Monday, December 6, 2010

The Limits of Facebook

Let me first start by saying I have a not-entirely-rational animus towards Facebook. It's mostly because I'm a contrarian: when all my basketball-loving friends were touting LeBron James as the greatest player of the 21st Century, I predicted he would fail because he was too immature to handle the fame and money. (In my defense, I underestimated his talent, but he clearly has some maturing to do, even now.) Basically, I get annoyed when someone or something is annointed 'transformative' before they've earned it. So when I read Mark Zuckerberg's recent comments that Facebook would 'reform' the world of entertainment within five years, I felt my teeth grinding.

Of course, that's hardly the most outrageous thing anyone has said about Facebook: one Russian tech investor with a stake in the company said it could help create artificial intelligence the next decade. All of these claims are based on one central contention: that the massive amount of data, and the underlying 'social graph', that Facebook controls will enable it to transform industry and technology in unprecedented ways. In the interests of brevity, here are three reasons why I don't think it will happen, at least not to the extent Zuckerberg and his investors would like:

1) Who owns the data?

#### DIRECTIONS:
A) Update a stretch of the Facebook essay: begin at the words "The Limits of" and stop after "my teeth grinding.", swapping "LeBron James" for "Kobe Bryant".
B) Write the next part of the Facebook essay, picking up right after its final line.
The dataset rows hold separate entries that have no connection to the Facebook essay.

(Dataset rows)

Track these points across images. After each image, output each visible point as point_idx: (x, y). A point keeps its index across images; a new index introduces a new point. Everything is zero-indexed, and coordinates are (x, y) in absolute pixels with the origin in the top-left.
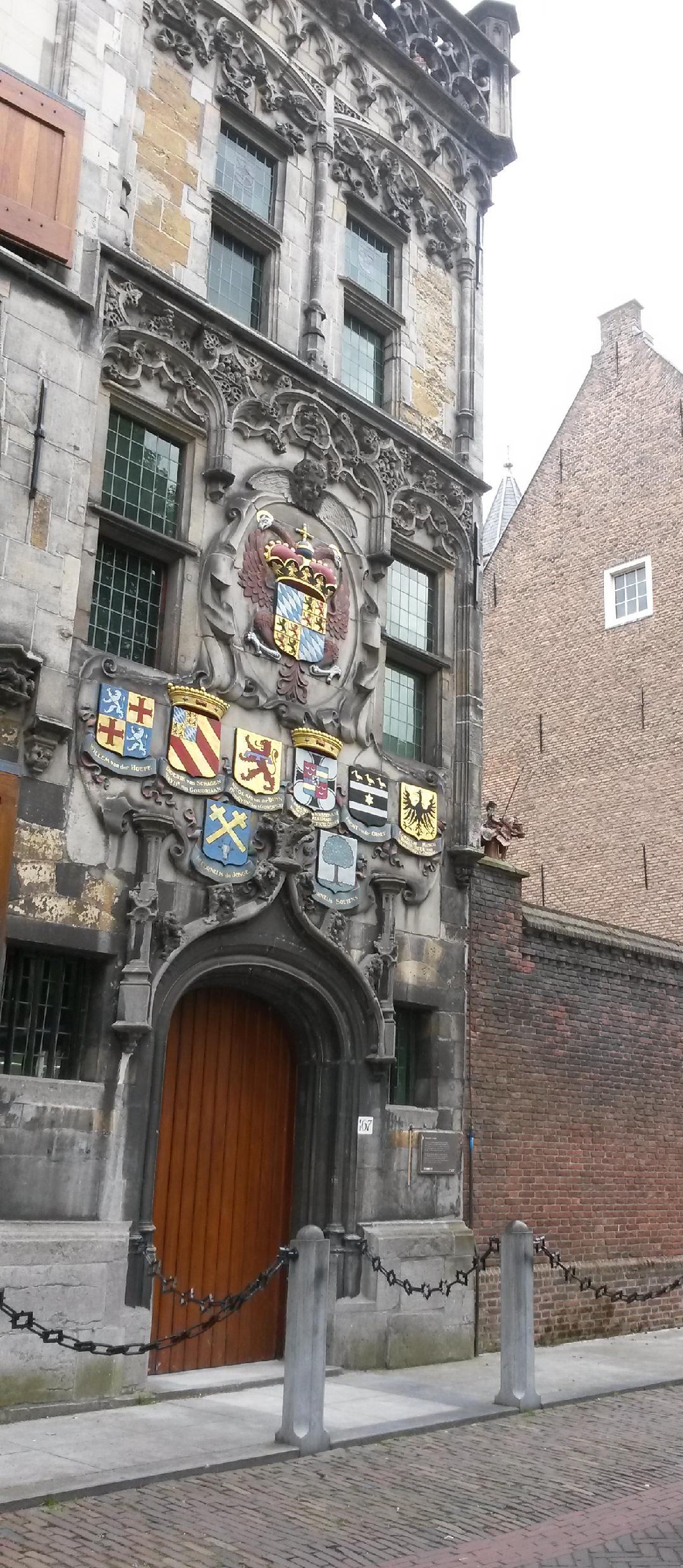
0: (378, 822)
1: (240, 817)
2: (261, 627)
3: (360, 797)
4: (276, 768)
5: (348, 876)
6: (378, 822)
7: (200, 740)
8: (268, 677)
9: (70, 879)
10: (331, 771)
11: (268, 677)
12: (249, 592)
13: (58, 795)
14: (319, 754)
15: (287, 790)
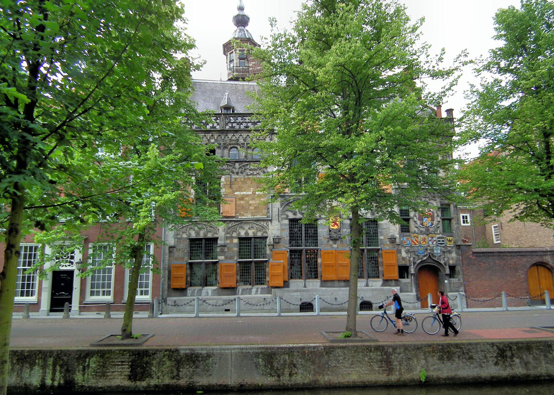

#### RESPONSE LIST:
A)
The Limits of Facebook

Let me first start by saying I have a not-entirely-rational animus towards Facebook. It's mostly because I'm a contrarian: when all my basketball-loving friends were touting Kobe Bryant as the greatest player of the 21st Century, I predicted he would fail because he was too immature to handle the fame and money. (In my defense, I underestimated his talent, but he clearly has some maturing to do, even now.) Basically, I get annoyed when someone or something is annointed 'transformative' before they've earned it. So when I read Mark Zuckerberg's recent comments that Facebook would 'reform' the world of entertainment within five years, I felt my teeth grinding.

B)
Facebook has courted controversy multiple times when it has changed its privacy settings or let third parties access its data. So far, it hasn't seemed to lead to any mass exodus from Facebook. But the business needs of Facebook fundamentally clash with the desires of its users. Most poeople I know use Facebook to keep a virtual finger on the pulse of distant friends, and as a way of sharing lower-level personal news (photos of your vacation, where you went for dinner on Friday, the celebrity you saw at Saks Fifth Avenue) with a bunch of people easily and unobtrusively. Then there are the people who are on the site obsessively, curating their network and their social presence to some personally defined level of perfection. The former group likes the convenience of Facebook, but doesn't need it if push comes to shove. And the latter group is msotly showing off for each other and for the majority that fits into the first bucket. If Facebook starts monetizing its networks too aggressviely people will get turned off and leave. So the power of Facebook's data only exists so long as it can avoid too obviously using the data. When Zuckerberg talks about "changing standards of privacy," what he is saying is that his business ultimately depends on his users becoming comfortable with Facebook selling their data (aka the digital version of their personal lives) to marketers.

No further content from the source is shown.